Greg Bourke was an assistant troop leader in Kentucky for years. He says he was respected by scouts, leaders, parents, even the church that sponsored the troop -- until he came out of the closet and was forced to quit last year.
“I would like to know what it is they don’t like about me and what they’re afraid of," he says. "I pose no harm to anyone. I’ve passed all background checks. I’ve been through youth protection training a million times. I’ve done everything they’ve ever asked me to do.”
As a parent of a Cub Scout who's now a Boy Scout, Bourke still leads Boy Scouts and adults on campouts and trips. He just can’t do so officially, because the Boy Scout organization says, as a gay man, he’s unqualified to lead. That makes no sense to him. Bourke has been honored by Kentucky’s Legislature for his leadership, and he’s a respected Girl Scout leader. (That organization has no gay ban.)
Despite demands from Bourke and others to end the gay ban, some current and former scouts, including Gov. Rick Perry, want the the policy left alone.
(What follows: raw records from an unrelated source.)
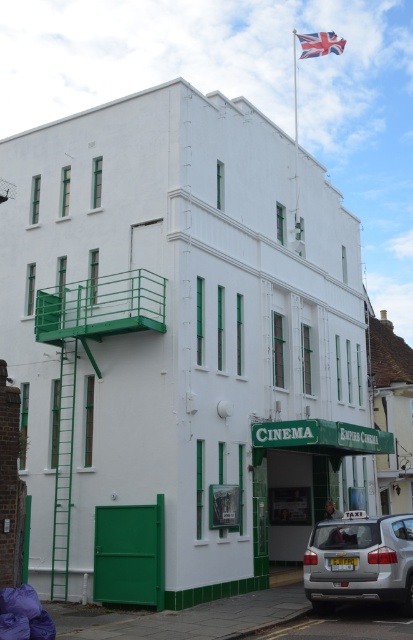
You are a pedestrian standing on the sidewalk in front of the Empire Cinema. You see the silver metallic taxi at lower right and the union jack fabric at upper center. Which object is positioned to the left of the other?

The silver metallic taxi at lower right is to the left of the union jack fabric at upper center.

You are a pedestrian standing in front of the Empire Cinema building. You notice a silver metallic taxi at lower right and a union jack fabric at upper center. Which object is positioned higher from the ground?

The union jack fabric at upper center is positioned higher from the ground than the silver metallic taxi at lower right.

You are a delivery person trying to park your 2.5 meters tall delivery van. You see the silver metallic taxi at lower right and the union jack fabric at upper center. Which object is taller and could block your van from passing underneath?

The union jack fabric at upper center is taller than the silver metallic taxi at lower right, so it could block the van from passing underneath.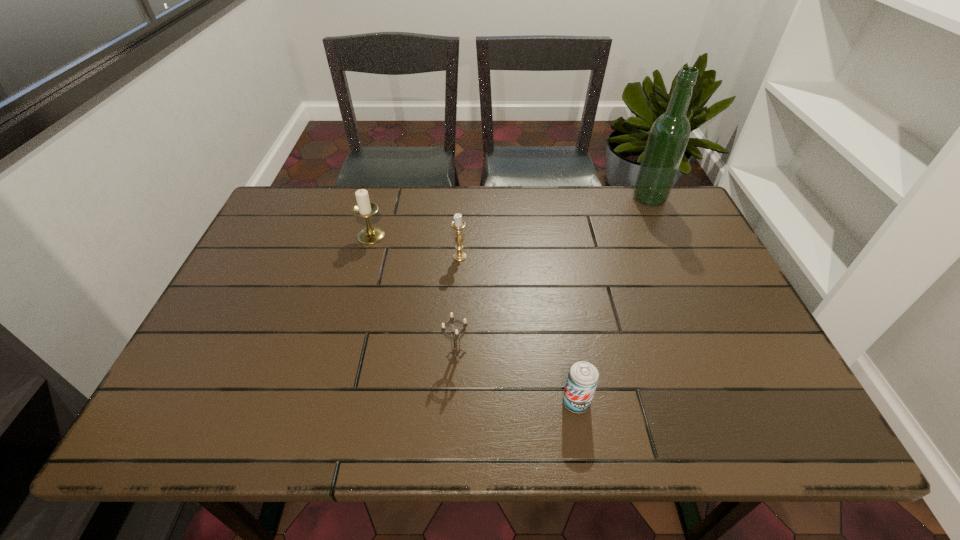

“Scouting is not a place where sexuality should be the intersection," Perry said. "Scouting is about teaching a substantial amount of life lessons. Sexuality is not one of them. It never has been, it doesn’t need to be.”
The Boy Scouts of America national executive board is meeting in Irving this week and could consider revising or changing its gay ban. Reports suggest the ban might be left up to individual troops. But so far, officials won’t say if the item is even on the board agenda, and it also offered no comment on the petition signatures.